## TASK DIRECTIONS
Without any pictures, output the records exactly as they are.

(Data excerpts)
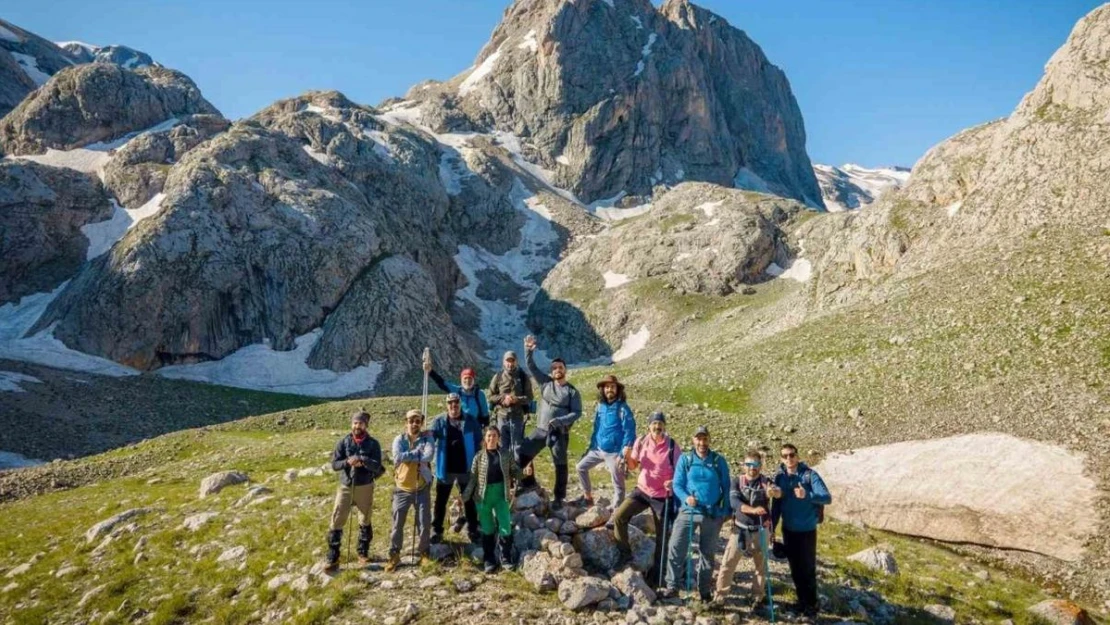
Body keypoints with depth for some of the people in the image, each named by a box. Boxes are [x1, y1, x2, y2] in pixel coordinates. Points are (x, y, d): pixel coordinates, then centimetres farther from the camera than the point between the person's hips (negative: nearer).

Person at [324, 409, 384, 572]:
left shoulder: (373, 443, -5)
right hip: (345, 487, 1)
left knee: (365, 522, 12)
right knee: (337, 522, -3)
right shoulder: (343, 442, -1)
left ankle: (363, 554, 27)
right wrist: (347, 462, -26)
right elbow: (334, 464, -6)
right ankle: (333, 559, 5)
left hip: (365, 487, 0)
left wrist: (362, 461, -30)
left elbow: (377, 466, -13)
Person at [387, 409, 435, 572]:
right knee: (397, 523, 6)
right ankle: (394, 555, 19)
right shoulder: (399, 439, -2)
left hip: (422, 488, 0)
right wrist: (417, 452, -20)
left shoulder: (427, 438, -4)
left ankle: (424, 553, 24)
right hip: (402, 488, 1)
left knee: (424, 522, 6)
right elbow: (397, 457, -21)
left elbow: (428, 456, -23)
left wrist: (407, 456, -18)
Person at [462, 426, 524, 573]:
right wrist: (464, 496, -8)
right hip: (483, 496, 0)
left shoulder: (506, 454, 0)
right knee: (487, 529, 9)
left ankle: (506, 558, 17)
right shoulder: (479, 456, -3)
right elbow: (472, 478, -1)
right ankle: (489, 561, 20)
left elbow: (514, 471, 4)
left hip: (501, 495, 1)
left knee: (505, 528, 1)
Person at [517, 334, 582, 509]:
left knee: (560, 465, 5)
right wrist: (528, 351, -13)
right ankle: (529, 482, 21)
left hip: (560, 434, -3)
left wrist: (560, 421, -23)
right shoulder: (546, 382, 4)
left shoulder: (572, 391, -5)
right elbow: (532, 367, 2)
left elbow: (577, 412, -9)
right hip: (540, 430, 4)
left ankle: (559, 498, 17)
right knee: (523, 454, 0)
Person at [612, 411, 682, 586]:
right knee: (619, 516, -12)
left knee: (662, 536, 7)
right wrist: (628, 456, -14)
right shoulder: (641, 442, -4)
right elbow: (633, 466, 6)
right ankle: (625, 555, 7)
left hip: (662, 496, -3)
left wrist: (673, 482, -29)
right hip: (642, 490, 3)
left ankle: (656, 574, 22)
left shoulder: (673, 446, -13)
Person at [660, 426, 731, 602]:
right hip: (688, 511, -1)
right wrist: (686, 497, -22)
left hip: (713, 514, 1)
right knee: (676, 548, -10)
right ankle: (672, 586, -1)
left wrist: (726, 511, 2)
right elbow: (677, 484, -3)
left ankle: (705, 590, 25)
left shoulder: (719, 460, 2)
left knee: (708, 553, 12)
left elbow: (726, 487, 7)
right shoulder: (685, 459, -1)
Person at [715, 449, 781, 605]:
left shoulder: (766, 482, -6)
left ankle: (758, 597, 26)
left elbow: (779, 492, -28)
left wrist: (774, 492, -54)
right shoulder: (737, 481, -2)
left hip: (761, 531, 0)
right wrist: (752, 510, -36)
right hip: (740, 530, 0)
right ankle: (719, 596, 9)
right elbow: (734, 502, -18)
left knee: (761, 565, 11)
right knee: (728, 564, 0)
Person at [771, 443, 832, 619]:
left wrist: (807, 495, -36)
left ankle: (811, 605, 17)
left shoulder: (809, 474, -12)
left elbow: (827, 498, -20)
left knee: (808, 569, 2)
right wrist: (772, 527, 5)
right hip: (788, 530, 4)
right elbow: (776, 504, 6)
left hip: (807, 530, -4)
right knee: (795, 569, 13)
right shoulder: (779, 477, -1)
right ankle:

## RESULT
Body keypoints with depth for some of the people in the image, each named by a box. Boxes are [x1, y1, x2, y2] in pixel coordinates. Points are (x, y, d): pixel coordinates, then centimetres farther from the camera than the point between the person's hips (negative: nearer).

Person at [324, 409, 384, 572]:
left shoulder: (373, 443, -5)
right hip: (345, 487, 1)
left knee: (365, 522, 12)
right knee: (337, 522, -3)
right shoulder: (343, 442, -1)
left ankle: (363, 554, 27)
right wrist: (347, 462, -26)
right elbow: (334, 464, -6)
right ankle: (333, 559, 5)
left hip: (365, 487, 0)
left wrist: (362, 461, -30)
left elbow: (377, 466, -13)
Person at [387, 409, 435, 572]:
right knee: (397, 523, 6)
right ankle: (394, 555, 19)
right shoulder: (399, 439, -2)
left hip: (422, 488, 0)
right wrist: (417, 452, -20)
left shoulder: (427, 438, -4)
left ankle: (424, 553, 24)
right hip: (402, 488, 1)
left knee: (424, 522, 6)
right elbow: (397, 457, -21)
left elbow: (428, 456, -23)
left wrist: (407, 456, -18)
Person at [462, 426, 524, 573]:
right wrist: (464, 496, -8)
right hip: (483, 496, 0)
left shoulder: (506, 454, 0)
right knee: (487, 529, 9)
left ankle: (506, 558, 17)
right shoulder: (479, 456, -3)
right elbow: (472, 478, -1)
right ankle: (489, 561, 20)
left elbow: (514, 471, 4)
left hip: (501, 495, 1)
left knee: (505, 528, 1)
Person at [517, 334, 582, 509]:
left knee: (560, 465, 5)
right wrist: (528, 351, -13)
right ankle: (529, 482, 21)
left hip: (560, 434, -3)
left wrist: (560, 421, -23)
right shoulder: (546, 382, 4)
left shoulder: (572, 391, -5)
right elbow: (532, 367, 2)
left elbow: (577, 412, -9)
right hip: (540, 430, 4)
left ankle: (559, 498, 17)
right knee: (523, 454, 0)
Person at [612, 411, 682, 586]:
right knee: (619, 516, -12)
left knee: (662, 536, 7)
right wrist: (628, 456, -14)
right shoulder: (641, 442, -4)
right elbow: (633, 466, 6)
right ankle: (625, 555, 7)
left hip: (662, 496, -3)
left wrist: (673, 482, -29)
right hip: (642, 490, 3)
left ankle: (656, 574, 22)
left shoulder: (673, 446, -13)
Person at [660, 426, 731, 602]:
right hip: (688, 511, -1)
right wrist: (686, 497, -22)
left hip: (713, 514, 1)
right knee: (676, 548, -10)
right ankle: (672, 586, -1)
left wrist: (726, 511, 2)
right elbow: (677, 484, -3)
left ankle: (705, 590, 25)
left shoulder: (719, 460, 2)
left knee: (708, 553, 12)
left elbow: (726, 487, 7)
right shoulder: (685, 459, -1)
Person at [715, 449, 781, 605]:
left shoulder: (766, 482, -6)
left ankle: (758, 597, 26)
left elbow: (779, 492, -28)
left wrist: (774, 492, -54)
right shoulder: (737, 481, -2)
left hip: (761, 531, 0)
right wrist: (752, 510, -36)
right hip: (740, 530, 0)
right ankle: (719, 596, 9)
right elbow: (734, 502, -18)
left knee: (761, 565, 11)
right knee: (728, 564, 0)
Person at [771, 443, 832, 619]:
left wrist: (807, 495, -36)
left ankle: (811, 605, 17)
left shoulder: (809, 474, -12)
left elbow: (827, 498, -20)
left knee: (808, 569, 2)
right wrist: (772, 527, 5)
right hip: (788, 530, 4)
right elbow: (776, 504, 6)
left hip: (807, 530, -4)
right knee: (795, 569, 13)
right shoulder: (779, 477, -1)
right ankle:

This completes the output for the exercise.